If the recently completed Copenhagen gab-fest was the official, multi-lateral response to climate change, Avatar represents Hollywood’s equally verbose and inchoate interpretation of events. Both are equally dramatic, large-scale and essentially hollow: preachy posturing dressed up as sincerity and concern. Indeed, Cameron’s film is an apt companion piece for Copenhagen’s climate-change agenda. It is an uncompromising account of resource exploitation and environmental degradation that leaves the viewer infuriated and aggrieved until the Navi strike back.
The audience’s sense of relief and triumph is palpable when the corporation’s jets are downed and the threat to the planet is overcome. We, the audience, are complicit in the lie — since we all know that commercial interests will invariably prevail.
However, no one can deny the extraordinary imaginative brilliance that underpins Avatar. Through the planet Pandora, James Cameron has conveyed the essential interconnectivity of all eco-systems. His beautifully rendered Navi people stalk their way through a landscape that is lush, vividly hued and nourishingly networked.

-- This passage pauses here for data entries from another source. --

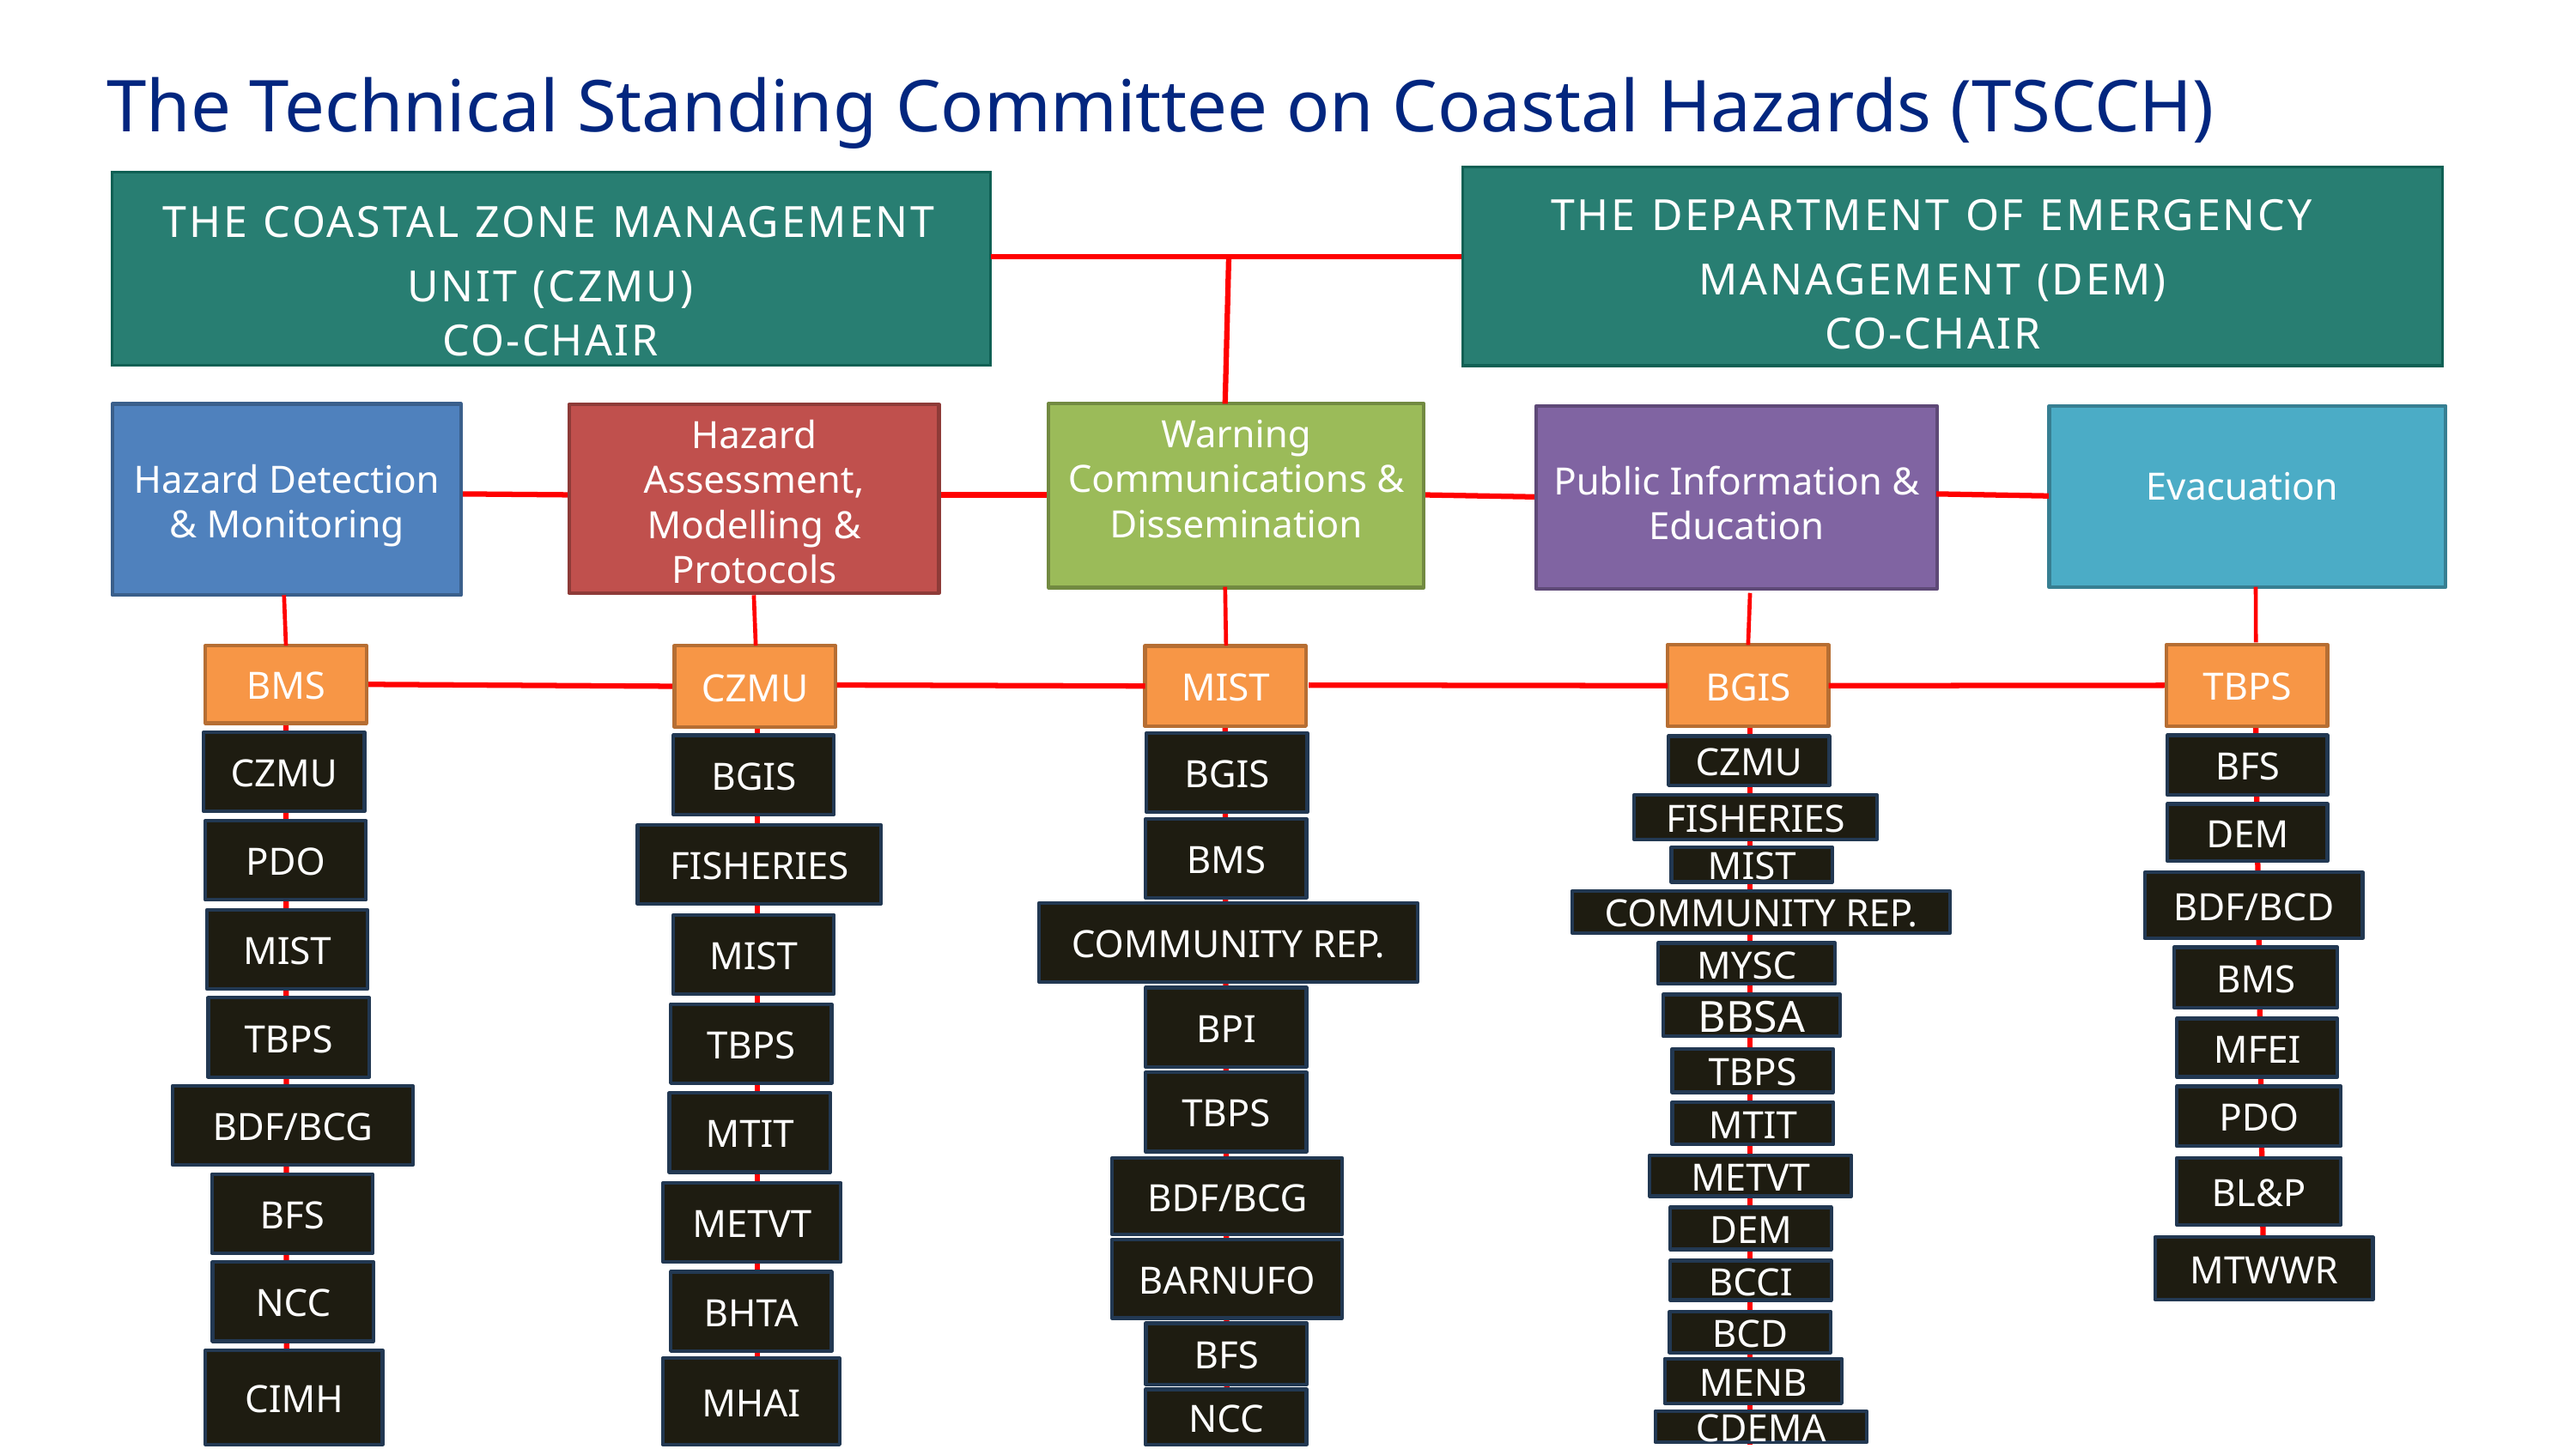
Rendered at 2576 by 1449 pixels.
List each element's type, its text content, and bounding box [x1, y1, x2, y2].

text_box TBPS [762, 1003, 834, 1085]
text_box CZMU [672, 644, 837, 729]
text_box BGIS [1231, 731, 1309, 814]
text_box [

And just as the paraplegic Jake falls in love both with the alluring hunter-princess as well as with her people and their inextricable ties to the land, so do we.
But all of this shouldn’t disguise the fact that there are real Pandora’s being destroyed and real Navi peoples being displaced in our world today, without the succor of benevolent earth goddesses. A stunning cinematic achievement as it is, Avatar remains simply that: just a movie.
Yes, of course it will raise consciousness about the need for conservation and indigenous rights. But the 162 minutes we spend in the cinema won’t help save any rainforests or prevent tribes from being driven off their land. There are real Jake Sullys in the world today fighting for such causes, but just watching the movie doesn’t make us one of them.
Avatar lulls its audiences into passive activism. We think that we have done our bit for Mother Earth at no cost to ourselves beyond the price of an admission ticket. It’s a little more complicated than that, people.
We may be convinced that we have experienced the degradation that peoples or countries in similar situations have suffered when the truth is we have felt nothing remotely close to this. We emerge from the cinemas with assuaged consciences, imagining that we have somehow helped to make the world a better place, when all we have done is simply enrich the already omniscient forces of global entertainment.
Climate change and environmental destruction are real. Movies like Avtar are not. The latter is a fantastic piece of art — but it shouldn’t make us complacent about the former.
Karim Raslan is a columnist who divides his time between Malaysia and Indonesia.